┌──
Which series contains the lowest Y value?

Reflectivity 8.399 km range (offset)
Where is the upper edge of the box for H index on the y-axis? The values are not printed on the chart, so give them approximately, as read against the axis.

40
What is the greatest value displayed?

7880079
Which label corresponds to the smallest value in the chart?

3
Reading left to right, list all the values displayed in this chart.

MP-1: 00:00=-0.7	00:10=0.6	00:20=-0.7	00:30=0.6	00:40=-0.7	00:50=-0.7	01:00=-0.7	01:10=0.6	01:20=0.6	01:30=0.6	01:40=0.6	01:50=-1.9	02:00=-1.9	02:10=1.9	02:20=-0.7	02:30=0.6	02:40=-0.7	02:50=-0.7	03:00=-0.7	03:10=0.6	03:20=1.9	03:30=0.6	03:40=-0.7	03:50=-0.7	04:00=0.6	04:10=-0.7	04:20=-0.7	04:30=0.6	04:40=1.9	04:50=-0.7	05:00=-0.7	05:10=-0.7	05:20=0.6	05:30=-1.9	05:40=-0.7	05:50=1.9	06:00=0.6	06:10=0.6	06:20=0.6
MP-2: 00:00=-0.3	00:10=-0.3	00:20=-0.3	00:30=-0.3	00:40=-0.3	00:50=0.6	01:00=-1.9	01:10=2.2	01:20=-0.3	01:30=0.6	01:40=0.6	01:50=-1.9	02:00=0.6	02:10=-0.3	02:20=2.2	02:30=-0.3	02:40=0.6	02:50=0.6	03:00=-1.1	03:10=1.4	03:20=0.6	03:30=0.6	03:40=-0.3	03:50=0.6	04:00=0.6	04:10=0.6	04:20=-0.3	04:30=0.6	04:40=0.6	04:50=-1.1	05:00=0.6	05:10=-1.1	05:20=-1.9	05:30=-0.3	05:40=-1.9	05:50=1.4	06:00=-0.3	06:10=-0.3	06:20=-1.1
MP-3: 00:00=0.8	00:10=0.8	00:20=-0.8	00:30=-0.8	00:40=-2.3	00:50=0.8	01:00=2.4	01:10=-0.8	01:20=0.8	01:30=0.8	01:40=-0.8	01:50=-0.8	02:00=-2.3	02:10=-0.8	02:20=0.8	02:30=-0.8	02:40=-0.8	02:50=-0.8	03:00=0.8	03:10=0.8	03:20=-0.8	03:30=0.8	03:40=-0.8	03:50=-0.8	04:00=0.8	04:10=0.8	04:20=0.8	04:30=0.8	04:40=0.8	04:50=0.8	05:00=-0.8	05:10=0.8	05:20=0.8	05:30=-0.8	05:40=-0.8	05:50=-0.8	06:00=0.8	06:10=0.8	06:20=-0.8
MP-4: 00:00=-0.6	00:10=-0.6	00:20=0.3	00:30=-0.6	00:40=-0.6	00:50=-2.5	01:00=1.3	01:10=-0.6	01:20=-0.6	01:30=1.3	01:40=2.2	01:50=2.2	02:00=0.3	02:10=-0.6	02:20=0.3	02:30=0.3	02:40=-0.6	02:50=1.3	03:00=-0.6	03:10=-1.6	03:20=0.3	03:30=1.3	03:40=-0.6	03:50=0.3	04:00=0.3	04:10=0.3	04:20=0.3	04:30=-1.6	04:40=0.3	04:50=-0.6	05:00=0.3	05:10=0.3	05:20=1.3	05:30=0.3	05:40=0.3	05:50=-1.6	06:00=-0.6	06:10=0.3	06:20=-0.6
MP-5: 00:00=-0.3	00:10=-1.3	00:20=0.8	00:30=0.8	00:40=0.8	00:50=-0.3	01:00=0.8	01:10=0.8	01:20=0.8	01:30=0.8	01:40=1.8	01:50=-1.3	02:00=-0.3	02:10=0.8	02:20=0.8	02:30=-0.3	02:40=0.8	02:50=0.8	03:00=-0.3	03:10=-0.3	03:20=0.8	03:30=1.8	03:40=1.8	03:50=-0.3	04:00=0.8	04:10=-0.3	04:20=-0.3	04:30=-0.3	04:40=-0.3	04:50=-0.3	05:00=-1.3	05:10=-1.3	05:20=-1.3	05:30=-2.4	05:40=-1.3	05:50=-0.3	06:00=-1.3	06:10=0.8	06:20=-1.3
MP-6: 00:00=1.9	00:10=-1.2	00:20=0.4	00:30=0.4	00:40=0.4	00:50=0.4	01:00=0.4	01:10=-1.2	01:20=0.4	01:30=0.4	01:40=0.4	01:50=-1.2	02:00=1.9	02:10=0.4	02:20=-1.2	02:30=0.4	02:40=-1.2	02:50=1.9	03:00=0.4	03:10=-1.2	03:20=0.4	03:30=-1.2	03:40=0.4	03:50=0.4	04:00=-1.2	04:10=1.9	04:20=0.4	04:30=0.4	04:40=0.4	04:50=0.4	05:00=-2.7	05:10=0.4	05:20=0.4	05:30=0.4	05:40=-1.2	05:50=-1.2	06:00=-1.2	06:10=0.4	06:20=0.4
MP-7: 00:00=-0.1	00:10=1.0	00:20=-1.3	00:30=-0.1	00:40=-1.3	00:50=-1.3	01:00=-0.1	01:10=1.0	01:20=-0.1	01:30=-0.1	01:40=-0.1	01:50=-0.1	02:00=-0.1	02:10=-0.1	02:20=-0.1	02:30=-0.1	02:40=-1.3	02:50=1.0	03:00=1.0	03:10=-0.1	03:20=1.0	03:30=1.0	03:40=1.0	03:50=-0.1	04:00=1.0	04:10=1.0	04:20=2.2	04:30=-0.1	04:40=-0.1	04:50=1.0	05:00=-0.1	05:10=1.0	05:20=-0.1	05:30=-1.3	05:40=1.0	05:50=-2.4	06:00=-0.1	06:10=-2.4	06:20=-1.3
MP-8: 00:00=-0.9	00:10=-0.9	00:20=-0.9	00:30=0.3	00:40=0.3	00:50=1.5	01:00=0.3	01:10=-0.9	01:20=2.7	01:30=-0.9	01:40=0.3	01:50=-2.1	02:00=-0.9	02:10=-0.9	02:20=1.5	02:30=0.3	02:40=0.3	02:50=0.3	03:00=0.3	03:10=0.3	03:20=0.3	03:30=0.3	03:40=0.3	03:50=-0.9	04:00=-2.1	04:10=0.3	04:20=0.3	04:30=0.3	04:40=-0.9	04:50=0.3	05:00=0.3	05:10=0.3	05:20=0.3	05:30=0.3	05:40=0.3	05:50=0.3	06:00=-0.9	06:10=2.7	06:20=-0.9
└──
◆ Exercise directions ◆
Revise the records by changing every "chart" to "graph" and leaving everything else the same.

◆ Task output ◆
Which series contains the lowest Y value?

Reflectivity 8.399 km range (offset)
Where is the upper edge of the box for H index on the y-axis? The values are not printed on the graph, so give them approximately, as read against the axis.

40
What is the greatest value displayed?

7880079
Which label corresponds to the smallest value in the graph?

3
Reading left to right, list all the values displayed in this graph.

MP-1: 00:00=-0.7	00:10=0.6	00:20=-0.7	00:30=0.6	00:40=-0.7	00:50=-0.7	01:00=-0.7	01:10=0.6	01:20=0.6	01:30=0.6	01:40=0.6	01:50=-1.9	02:00=-1.9	02:10=1.9	02:20=-0.7	02:30=0.6	02:40=-0.7	02:50=-0.7	03:00=-0.7	03:10=0.6	03:20=1.9	03:30=0.6	03:40=-0.7	03:50=-0.7	04:00=0.6	04:10=-0.7	04:20=-0.7	04:30=0.6	04:40=1.9	04:50=-0.7	05:00=-0.7	05:10=-0.7	05:20=0.6	05:30=-1.9	05:40=-0.7	05:50=1.9	06:00=0.6	06:10=0.6	06:20=0.6
MP-2: 00:00=-0.3	00:10=-0.3	00:20=-0.3	00:30=-0.3	00:40=-0.3	00:50=0.6	01:00=-1.9	01:10=2.2	01:20=-0.3	01:30=0.6	01:40=0.6	01:50=-1.9	02:00=0.6	02:10=-0.3	02:20=2.2	02:30=-0.3	02:40=0.6	02:50=0.6	03:00=-1.1	03:10=1.4	03:20=0.6	03:30=0.6	03:40=-0.3	03:50=0.6	04:00=0.6	04:10=0.6	04:20=-0.3	04:30=0.6	04:40=0.6	04:50=-1.1	05:00=0.6	05:10=-1.1	05:20=-1.9	05:30=-0.3	05:40=-1.9	05:50=1.4	06:00=-0.3	06:10=-0.3	06:20=-1.1
MP-3: 00:00=0.8	00:10=0.8	00:20=-0.8	00:30=-0.8	00:40=-2.3	00:50=0.8	01:00=2.4	01:10=-0.8	01:20=0.8	01:30=0.8	01:40=-0.8	01:50=-0.8	02:00=-2.3	02:10=-0.8	02:20=0.8	02:30=-0.8	02:40=-0.8	02:50=-0.8	03:00=0.8	03:10=0.8	03:20=-0.8	03:30=0.8	03:40=-0.8	03:50=-0.8	04:00=0.8	04:10=0.8	04:20=0.8	04:30=0.8	04:40=0.8	04:50=0.8	05:00=-0.8	05:10=0.8	05:20=0.8	05:30=-0.8	05:40=-0.8	05:50=-0.8	06:00=0.8	06:10=0.8	06:20=-0.8
MP-4: 00:00=-0.6	00:10=-0.6	00:20=0.3	00:30=-0.6	00:40=-0.6	00:50=-2.5	01:00=1.3	01:10=-0.6	01:20=-0.6	01:30=1.3	01:40=2.2	01:50=2.2	02:00=0.3	02:10=-0.6	02:20=0.3	02:30=0.3	02:40=-0.6	02:50=1.3	03:00=-0.6	03:10=-1.6	03:20=0.3	03:30=1.3	03:40=-0.6	03:50=0.3	04:00=0.3	04:10=0.3	04:20=0.3	04:30=-1.6	04:40=0.3	04:50=-0.6	05:00=0.3	05:10=0.3	05:20=1.3	05:30=0.3	05:40=0.3	05:50=-1.6	06:00=-0.6	06:10=0.3	06:20=-0.6
MP-5: 00:00=-0.3	00:10=-1.3	00:20=0.8	00:30=0.8	00:40=0.8	00:50=-0.3	01:00=0.8	01:10=0.8	01:20=0.8	01:30=0.8	01:40=1.8	01:50=-1.3	02:00=-0.3	02:10=0.8	02:20=0.8	02:30=-0.3	02:40=0.8	02:50=0.8	03:00=-0.3	03:10=-0.3	03:20=0.8	03:30=1.8	03:40=1.8	03:50=-0.3	04:00=0.8	04:10=-0.3	04:20=-0.3	04:30=-0.3	04:40=-0.3	04:50=-0.3	05:00=-1.3	05:10=-1.3	05:20=-1.3	05:30=-2.4	05:40=-1.3	05:50=-0.3	06:00=-1.3	06:10=0.8	06:20=-1.3
MP-6: 00:00=1.9	00:10=-1.2	00:20=0.4	00:30=0.4	00:40=0.4	00:50=0.4	01:00=0.4	01:10=-1.2	01:20=0.4	01:30=0.4	01:40=0.4	01:50=-1.2	02:00=1.9	02:10=0.4	02:20=-1.2	02:30=0.4	02:40=-1.2	02:50=1.9	03:00=0.4	03:10=-1.2	03:20=0.4	03:30=-1.2	03:40=0.4	03:50=0.4	04:00=-1.2	04:10=1.9	04:20=0.4	04:30=0.4	04:40=0.4	04:50=0.4	05:00=-2.7	05:10=0.4	05:20=0.4	05:30=0.4	05:40=-1.2	05:50=-1.2	06:00=-1.2	06:10=0.4	06:20=0.4
MP-7: 00:00=-0.1	00:10=1.0	00:20=-1.3	00:30=-0.1	00:40=-1.3	00:50=-1.3	01:00=-0.1	01:10=1.0	01:20=-0.1	01:30=-0.1	01:40=-0.1	01:50=-0.1	02:00=-0.1	02:10=-0.1	02:20=-0.1	02:30=-0.1	02:40=-1.3	02:50=1.0	03:00=1.0	03:10=-0.1	03:20=1.0	03:30=1.0	03:40=1.0	03:50=-0.1	04:00=1.0	04:10=1.0	04:20=2.2	04:30=-0.1	04:40=-0.1	04:50=1.0	05:00=-0.1	05:10=1.0	05:20=-0.1	05:30=-1.3	05:40=1.0	05:50=-2.4	06:00=-0.1	06:10=-2.4	06:20=-1.3
MP-8: 00:00=-0.9	00:10=-0.9	00:20=-0.9	00:30=0.3	00:40=0.3	00:50=1.5	01:00=0.3	01:10=-0.9	01:20=2.7	01:30=-0.9	01:40=0.3	01:50=-2.1	02:00=-0.9	02:10=-0.9	02:20=1.5	02:30=0.3	02:40=0.3	02:50=0.3	03:00=0.3	03:10=0.3	03:20=0.3	03:30=0.3	03:40=0.3	03:50=-0.9	04:00=-2.1	04:10=0.3	04:20=0.3	04:30=0.3	04:40=-0.9	04:50=0.3	05:00=0.3	05:10=0.3	05:20=0.3	05:30=0.3	05:40=0.3	05:50=0.3	06:00=-0.9	06:10=2.7	06:20=-0.9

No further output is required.